En Tunisie comme ailleurs dans le monde, le nombre de cas de violence à l’égard de la femme a remarquablement augmenté durant la période du confinement.

Certains sociologues expliquent ce fait par le stress social et le manque de visibilité financière qui font que certaines familles ou couples s’exposent à des problèmes qui virent rapidement à la violence.

En Tunisie, le ministère de la Femme, en partenariat avec la société civile, a ouvert un centre de confinement pour accueillir les femmes victimes de violence pendant le confinement total et le couvre-feu sanitaire.

« Il fallait faire face à la recrudescence de violences contre les femmes pendant cette période. Les victimes ne peuvent pas accéder aux refuges existants car elles risqueraient de contaminer les autres femmes déjà sur place », a expliqué, dans ce sens Salwa Kennou, présidente de l’Association des femmes tunisiennes pour la recherche sur le développement (Afturd) et en charge du centre, au journal Le Monde. A son ouverture, le 2 avril à Tunis, le centre affichait quasiment complet, ajoute la même source.

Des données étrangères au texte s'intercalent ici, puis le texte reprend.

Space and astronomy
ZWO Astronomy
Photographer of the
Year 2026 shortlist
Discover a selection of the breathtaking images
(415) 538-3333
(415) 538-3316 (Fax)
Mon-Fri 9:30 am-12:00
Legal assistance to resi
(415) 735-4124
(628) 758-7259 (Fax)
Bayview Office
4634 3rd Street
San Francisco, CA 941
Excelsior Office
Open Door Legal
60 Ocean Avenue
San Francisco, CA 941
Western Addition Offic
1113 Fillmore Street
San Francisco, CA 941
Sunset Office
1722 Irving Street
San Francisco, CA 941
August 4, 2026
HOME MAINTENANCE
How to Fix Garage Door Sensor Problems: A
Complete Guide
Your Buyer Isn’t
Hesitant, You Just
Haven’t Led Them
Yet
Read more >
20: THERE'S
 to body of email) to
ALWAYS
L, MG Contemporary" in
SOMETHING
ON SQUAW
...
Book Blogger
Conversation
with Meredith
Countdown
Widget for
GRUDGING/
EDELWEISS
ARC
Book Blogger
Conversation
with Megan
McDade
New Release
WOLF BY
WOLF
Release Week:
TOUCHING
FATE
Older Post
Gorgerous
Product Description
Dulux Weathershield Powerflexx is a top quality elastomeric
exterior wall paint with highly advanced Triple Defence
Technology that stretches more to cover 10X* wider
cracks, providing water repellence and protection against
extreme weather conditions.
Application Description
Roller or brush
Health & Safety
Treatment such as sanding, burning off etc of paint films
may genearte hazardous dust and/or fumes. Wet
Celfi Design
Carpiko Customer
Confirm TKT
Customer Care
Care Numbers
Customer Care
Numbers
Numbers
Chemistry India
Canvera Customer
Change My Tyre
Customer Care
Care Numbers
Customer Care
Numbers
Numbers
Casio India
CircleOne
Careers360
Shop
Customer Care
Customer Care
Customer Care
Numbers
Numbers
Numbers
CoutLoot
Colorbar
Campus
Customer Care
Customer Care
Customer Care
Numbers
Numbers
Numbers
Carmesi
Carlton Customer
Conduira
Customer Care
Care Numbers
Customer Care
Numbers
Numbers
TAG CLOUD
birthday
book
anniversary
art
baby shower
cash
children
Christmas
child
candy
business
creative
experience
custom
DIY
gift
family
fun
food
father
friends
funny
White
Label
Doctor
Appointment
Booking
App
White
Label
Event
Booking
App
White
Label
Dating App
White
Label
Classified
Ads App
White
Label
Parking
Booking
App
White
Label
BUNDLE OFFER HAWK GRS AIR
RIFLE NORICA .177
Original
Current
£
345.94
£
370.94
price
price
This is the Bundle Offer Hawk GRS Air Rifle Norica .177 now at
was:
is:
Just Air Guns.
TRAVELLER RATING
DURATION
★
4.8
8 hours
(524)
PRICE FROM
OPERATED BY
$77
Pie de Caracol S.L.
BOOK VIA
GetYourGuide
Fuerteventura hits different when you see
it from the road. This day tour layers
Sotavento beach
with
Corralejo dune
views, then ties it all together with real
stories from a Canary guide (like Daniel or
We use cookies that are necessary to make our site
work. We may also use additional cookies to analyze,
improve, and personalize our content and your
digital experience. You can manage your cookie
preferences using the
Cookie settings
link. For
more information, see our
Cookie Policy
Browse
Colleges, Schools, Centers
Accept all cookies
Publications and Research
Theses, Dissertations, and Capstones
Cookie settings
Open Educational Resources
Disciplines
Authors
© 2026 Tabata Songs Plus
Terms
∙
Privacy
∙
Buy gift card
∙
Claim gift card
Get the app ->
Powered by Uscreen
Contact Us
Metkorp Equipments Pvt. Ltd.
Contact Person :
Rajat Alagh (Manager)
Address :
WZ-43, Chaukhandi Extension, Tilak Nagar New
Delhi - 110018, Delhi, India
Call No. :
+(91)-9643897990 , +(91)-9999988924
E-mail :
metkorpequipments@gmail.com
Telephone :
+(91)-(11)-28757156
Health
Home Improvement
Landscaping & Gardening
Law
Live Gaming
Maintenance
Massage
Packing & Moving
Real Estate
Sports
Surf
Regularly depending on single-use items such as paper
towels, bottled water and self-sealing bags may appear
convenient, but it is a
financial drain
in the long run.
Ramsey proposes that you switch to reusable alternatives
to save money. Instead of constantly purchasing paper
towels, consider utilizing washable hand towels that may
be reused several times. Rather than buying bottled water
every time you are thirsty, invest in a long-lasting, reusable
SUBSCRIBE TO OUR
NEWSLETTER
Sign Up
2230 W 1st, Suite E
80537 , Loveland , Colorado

En cette période de confinement, les services du ministère la Femme et de l’enfance ont enregistré une hausse considérable au niveau des cas de violence contre la femme. En effet, selon le ministère précité, en cette période, qui coïncide avec l’instauration du confinement total, le nombre des cas de violence contre la femme a quintuplé par rapport à 2019.

Dajla Gtari, présidente du département de lutte contre la violence contre la femme au ministère de la Femme et de l’enfance avait en effet confirmé l’hypothèse selon laquelle les dispositions du confinement ont contribué à la hausse des cas de violence contre la femme.

Le ministère de la Femme et de l’enfance avait annoncé le 4 février 2020 que le numéro vert 1899 mis en place au profit des femmes victimes de violence sera désormais opérationnel 24h/24. Les weekends seront également couverts par ce service.